Following these events, pro-Russian forces took control of Ukrainian military bases in Crimea in March 2014, and the Supreme Council of the Autonomous Republic of Crimea voted to secede from the Ukraine and the request for annexation to the Russian Federation, a decision confirmed with 97% of the votes in favor by a popular referendum. Despite the lack of recognition by the international community and the issuing of sanctions by the United States and the European Union, on March 18 VV Putin signed the treaty for the accession of Crimea to the Russian Federation.

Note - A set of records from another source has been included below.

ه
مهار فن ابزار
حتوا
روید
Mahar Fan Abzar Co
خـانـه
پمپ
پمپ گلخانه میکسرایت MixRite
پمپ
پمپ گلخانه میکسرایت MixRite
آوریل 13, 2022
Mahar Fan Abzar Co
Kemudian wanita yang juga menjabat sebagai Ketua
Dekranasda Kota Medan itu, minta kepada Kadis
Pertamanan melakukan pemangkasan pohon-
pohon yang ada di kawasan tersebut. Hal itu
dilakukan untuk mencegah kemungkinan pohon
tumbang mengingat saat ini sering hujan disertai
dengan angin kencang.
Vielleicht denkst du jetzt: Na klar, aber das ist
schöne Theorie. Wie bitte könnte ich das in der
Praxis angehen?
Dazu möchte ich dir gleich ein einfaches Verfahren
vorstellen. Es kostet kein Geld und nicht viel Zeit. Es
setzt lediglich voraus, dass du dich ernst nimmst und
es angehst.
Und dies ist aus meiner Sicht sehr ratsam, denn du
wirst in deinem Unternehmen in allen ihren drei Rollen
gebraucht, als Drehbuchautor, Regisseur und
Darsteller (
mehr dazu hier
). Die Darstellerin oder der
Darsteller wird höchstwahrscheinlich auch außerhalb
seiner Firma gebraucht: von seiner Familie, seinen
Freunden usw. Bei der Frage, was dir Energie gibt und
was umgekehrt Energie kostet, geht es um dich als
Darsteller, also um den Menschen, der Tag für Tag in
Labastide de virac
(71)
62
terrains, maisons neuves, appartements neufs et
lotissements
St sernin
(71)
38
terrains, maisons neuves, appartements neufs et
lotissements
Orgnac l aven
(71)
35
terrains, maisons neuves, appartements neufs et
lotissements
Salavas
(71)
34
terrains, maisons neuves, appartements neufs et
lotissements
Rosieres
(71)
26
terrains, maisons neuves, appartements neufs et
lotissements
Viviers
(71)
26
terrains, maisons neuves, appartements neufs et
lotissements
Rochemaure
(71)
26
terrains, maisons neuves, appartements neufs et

In the presidential elections he triumphed, obtaining over 55% of the votes in the first round and clearly defeating Tymošenko, the pro-Western industrialist P. Porosenko, in favor of integration with the European Union and the cessation of conflicts, who in in August it dissolved Parliament and called new elections. The consultations, held in October, were deserted by the electorate of the eastern regions of Donetsk and Lugansk, which by rebelling against the central power proclaimed themselves independent republics, benefiting from the support of Russian troops deployed at the border who provided logistical and military support to the rebels, this entailing the issue by the US and the EU of further, heavy economic sanctions. The election results saw the affirmation of the pro-Western orientation, sanctioning the narrow victory of Prime Minister Jatsenjuk’s Popular Front, which obtained about 22.2% of the votes (equal to 65 seats) against the 21.8% (equal to 63 seats) won by the block of President Poroshenko, while the electoral round held the following month in the separatist regions of Lugansk and Donetsk to elect local leaders and legislative bodies, deemed illegitimate by the EU and the US but valid by Moscow, predictably sanctioned the victory of the pro-Russian leadership, with the party of the separatist leader A. Zakharcenko who obtained 65% of the votes in Donetsk and, in the Lugansk region, the clear success of I. Plotniski, with 63% of the votes. In the following months, the trespassing of Russian military vehicles and troops into Ukrainian territory continued;

On the domestic front, the executive led by Jatsenjuk continued to suffer from great instability: accused by the other members of the ruling coalition of holding back reforms and hindering investigations into corruption, in April 2016 the premier resigned, having already passed a no-confidence motion in the previous February which had however deprived him of the majority; in the same month he assumed the office of Prime Minister V. Groysman, president of the Parliament and a man very close to Poroshenko. The presidential consultations held in March 2019, in a country suffering from a progressively worsening economic and political situation and unable to curb corruption, recorded the affirmation of the television comedian VA Zelenskij, who obtained 30.2% of the votes against the 15.9% won by the outgoing president, defeating him in the ballot with 73.7% of the votes and taking over from him. In the following May, immediately after he officially took office, the politician announced the dissolution of Parliament, in which his party had no representation, and the calling of new elections; Held in July, the consultations confirmed the widespread popular support for the president’s political formation, which obtained about 43% of the votes, the best result since the country’s independence. 7% of the votes and taking over from him. In the following May, immediately after he officially took office, the politician announced the dissolution of Parliament, in which his party had no representation, and the calling of new elections; Held in July, the consultations confirmed the widespread popular support for the president’s political formation, which obtained about 43% of the votes, the best result since the country’s independence. 7% of the votes and taking over from him. In the following May, immediately after he officially took office, the politician announced the dissolution of Parliament, in which his party had no representation, and the calling of new elections; Held in July, the consultations confirmed the widespread popular support for the president’s political formation, which obtained about 43% of the votes, the best result since the country’s independence.